Vegan Crispy Gingerbread Cookies
- cookie cutters, piping bag
- 360 g all purpose flour
- 1 ½ tsp baking soda
- 2 tbsp ginger powder
- 2 tbsp cinnamon powder
- 1 tsp cloves powder
- ⅓ tsp nutmeg powder
- ⅓ tsp salt skip if using salted butter
- 170 g vegan butter at room temperature
- 80 g soft brown sugar
- 40 g raw cane sugar
- 140 g molasses
- 1 flaxseed egg 1 tbsp ground flaxseed mixed with 3 tbsp water
- 1 tsp vanilla extract
- 200 g powdered sugar
- 2 tbsp plant milk adjust quantity as needed
- In a large bowl, combine together flour, spices, baking soda, and salt; set aside;
- In another bowl, whisk vegan butter with light and dark brown sugar; use and electric mixer and whisk until they are well combined (about 2 minutes);
- Add molasses, flaxseed egg, and vanilla extract and continue mixing until smooth and creamy (about 2 minutes);
- Add the dry ingredients gradually and mix until you get a thick sticky dough; scrape down the sides of the bowl from time to time to make sure no flour or dry patches remain;
- Split the dough in 2 equal parts form 2 dough balls; wrap the dough balls in silicon bags, flatten them a bit and chill for at least 2 hours or overnight;
- When completely chilled, remove one dough ball from the fridge and roll it into a 3-4 mm thick disc; use cookie cutters to cut out the cookies; transfer the cookies on a parchment paper lined baking tray; re-roll the scraps and cut out cookies; repeat until there's no cookies dough left;
- Chill the cut out cookies in the fridge for 30 minutes before baking;
- Preheat the oven at 170° C;
- When the cut out cookies are chilled, place the tray into the oven and bake for 9-10 minutes;
- Remove the cookies from the oven and allow them to cool completely on the tray before icing;
- To prepare the icing, mix well the powered sugar with plant based milk; transfer the icing in a piping bag fitted with a small writing nozzle and decorate cookies as you wish.

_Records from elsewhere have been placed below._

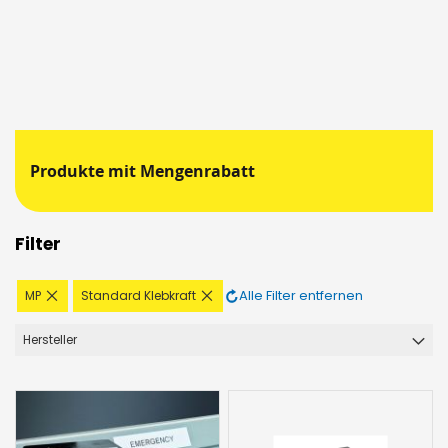
Produkte mit Mengenrabatt
Filter
Diesen
Diesen
Alle Filter entfernen
MP
Standard Klebkraft
Artikel
Artikel
entfernen
entfernen
Hersteller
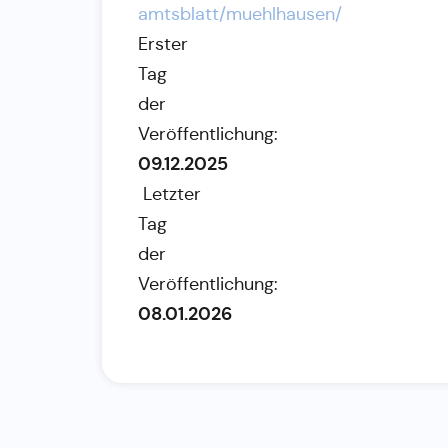
amtsblatt/muehlhausen/
Erster
Tag
der
Veröffentlichung:
09.12.2025
Letzter
Tag
der
Veröffentlichung:
08.01.2026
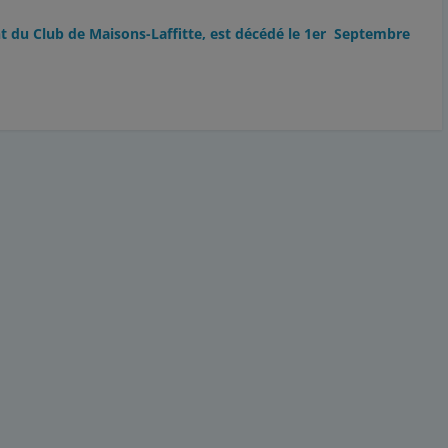
t du Club de Maisons-Laffitte, est décédé le 1er Septembre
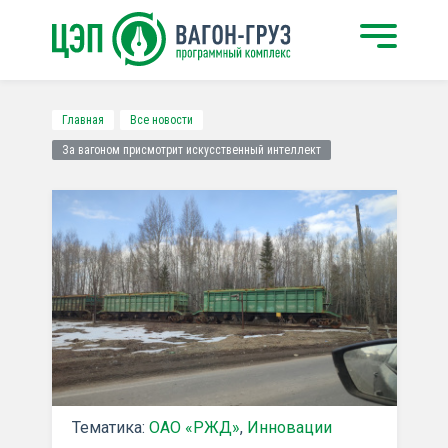
Главная
Все новости
За вагоном присмотрит искусственный интеллект
Тематика:
ОАО «РЖД»
,
Инновации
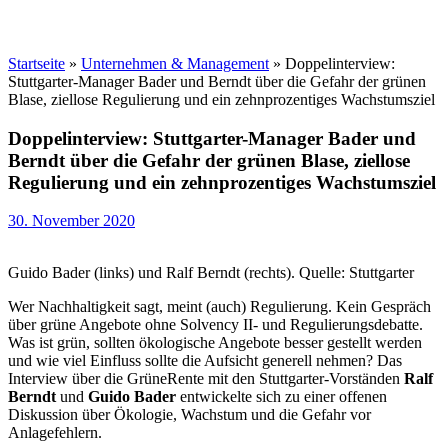
Startseite
»
Unternehmen & Management
»
Doppelinterview:
Stuttgarter-Manager Bader und Berndt über die Gefahr der grünen
Blase, ziellose Regulierung und ein zehnprozentiges Wachstumsziel
Doppelinterview: Stuttgarter-Manager Bader und
Berndt über die Gefahr der grünen Blase, ziellose
Regulierung und ein zehnprozentiges Wachstumsziel
30. November 2020
Guido Bader (links) und Ralf Berndt (rechts). Quelle: Stuttgarter
Wer Nachhaltigkeit sagt, meint (auch) Regulierung. Kein Gespräch
über grüne Angebote ohne Solvency II- und Regulierungsdebatte.
Was ist grün, sollten ökologische Angebote besser gestellt werden
und wie viel Einfluss sollte die Aufsicht generell nehmen? Das
Interview über die GrüneRente mit den Stuttgarter-Vorständen
Ralf
Berndt
und
Guido Bader
entwickelte sich zu einer offenen
Diskussion über Ökologie, Wachstum und die Gefahr vor
Anlagefehlern.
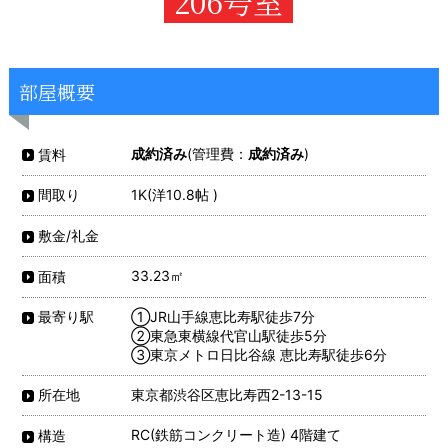
206号室
部屋概要
成約済み
(管理費：
成約済み
)
賃料
1K(洋10.8帖 )
間取り
敷金/礼金
33.23㎡
面積
①JR山手線恵比寿駅徒歩7分
最寄り駅
②東急東横線代官山駅徒歩5分
③東京メトロ日比谷線 恵比寿駅徒歩6分
東京都渋谷区恵比寿西2-13-15
所在地
RC(鉄筋コンクリート造) 4階建て
構造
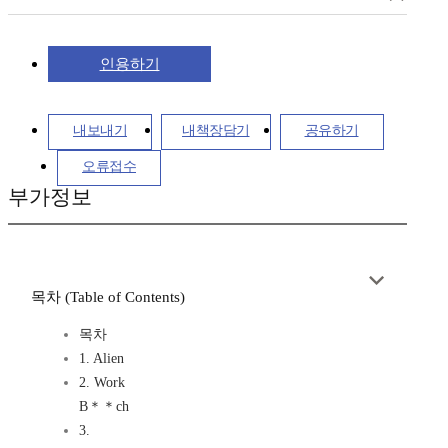
인용하기
내보내기
내책장담기
공유하기
오류접수
부가정보
목차 (Table of Contents)
목차
1. Alien
2. Work
B＊＊ch
3.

- Allow the dough to chill completely before rolling it; prepare one day in advance and leave it in the fridge overnight, if possible.
- If the dough scraps soften too much while rolling and cutting, put in the fridge for 10-15 minutes.

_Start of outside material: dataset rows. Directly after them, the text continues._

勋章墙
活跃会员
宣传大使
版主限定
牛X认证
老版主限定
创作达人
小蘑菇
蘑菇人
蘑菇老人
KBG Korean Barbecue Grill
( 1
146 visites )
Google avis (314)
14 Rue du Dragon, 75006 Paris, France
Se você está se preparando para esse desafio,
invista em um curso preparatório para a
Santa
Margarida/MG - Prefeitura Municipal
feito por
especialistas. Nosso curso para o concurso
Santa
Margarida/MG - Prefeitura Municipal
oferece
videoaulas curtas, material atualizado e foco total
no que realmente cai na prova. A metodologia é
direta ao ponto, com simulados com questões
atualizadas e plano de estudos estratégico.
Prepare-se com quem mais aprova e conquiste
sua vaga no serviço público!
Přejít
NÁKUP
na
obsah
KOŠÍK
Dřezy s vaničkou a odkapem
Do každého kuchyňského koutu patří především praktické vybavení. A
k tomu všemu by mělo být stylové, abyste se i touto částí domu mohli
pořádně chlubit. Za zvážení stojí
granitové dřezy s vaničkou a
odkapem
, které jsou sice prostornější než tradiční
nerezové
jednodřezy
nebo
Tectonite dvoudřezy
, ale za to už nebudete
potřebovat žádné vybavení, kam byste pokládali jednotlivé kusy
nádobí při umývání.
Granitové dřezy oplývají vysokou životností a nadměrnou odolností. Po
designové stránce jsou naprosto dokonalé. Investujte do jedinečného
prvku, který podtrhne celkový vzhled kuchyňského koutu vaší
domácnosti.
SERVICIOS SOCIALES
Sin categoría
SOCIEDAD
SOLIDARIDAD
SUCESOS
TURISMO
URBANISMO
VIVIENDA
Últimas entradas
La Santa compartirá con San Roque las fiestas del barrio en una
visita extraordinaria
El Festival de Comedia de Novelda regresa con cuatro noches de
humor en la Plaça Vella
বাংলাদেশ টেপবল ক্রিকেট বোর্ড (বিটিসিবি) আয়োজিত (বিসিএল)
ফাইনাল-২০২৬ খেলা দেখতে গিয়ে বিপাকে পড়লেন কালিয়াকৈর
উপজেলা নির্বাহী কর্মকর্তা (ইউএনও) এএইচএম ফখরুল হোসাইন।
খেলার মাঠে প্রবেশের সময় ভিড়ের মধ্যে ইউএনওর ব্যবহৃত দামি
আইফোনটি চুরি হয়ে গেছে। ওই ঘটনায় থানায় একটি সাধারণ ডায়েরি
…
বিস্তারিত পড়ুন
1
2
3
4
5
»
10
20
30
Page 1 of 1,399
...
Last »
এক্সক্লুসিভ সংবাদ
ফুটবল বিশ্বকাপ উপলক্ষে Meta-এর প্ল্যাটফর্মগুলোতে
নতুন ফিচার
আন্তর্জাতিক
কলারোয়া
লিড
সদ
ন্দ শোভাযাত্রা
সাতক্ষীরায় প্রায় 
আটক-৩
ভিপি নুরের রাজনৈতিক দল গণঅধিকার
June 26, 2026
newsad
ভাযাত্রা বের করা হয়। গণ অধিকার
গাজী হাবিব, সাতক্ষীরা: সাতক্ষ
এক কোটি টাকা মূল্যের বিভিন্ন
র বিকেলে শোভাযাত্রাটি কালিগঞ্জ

- Don’t skip the chilling of the cut out cookies; if you’re short on time, freeze them for 15 minutes instead of chilling in the fridge for 30 minutes.
- Allow cookies to cool completely before icing. The icing will get runny on hot cookies.
- I replaced the plant milk with beets juice to get red icing; and I added 1/2 tsp of spirulina for green icing.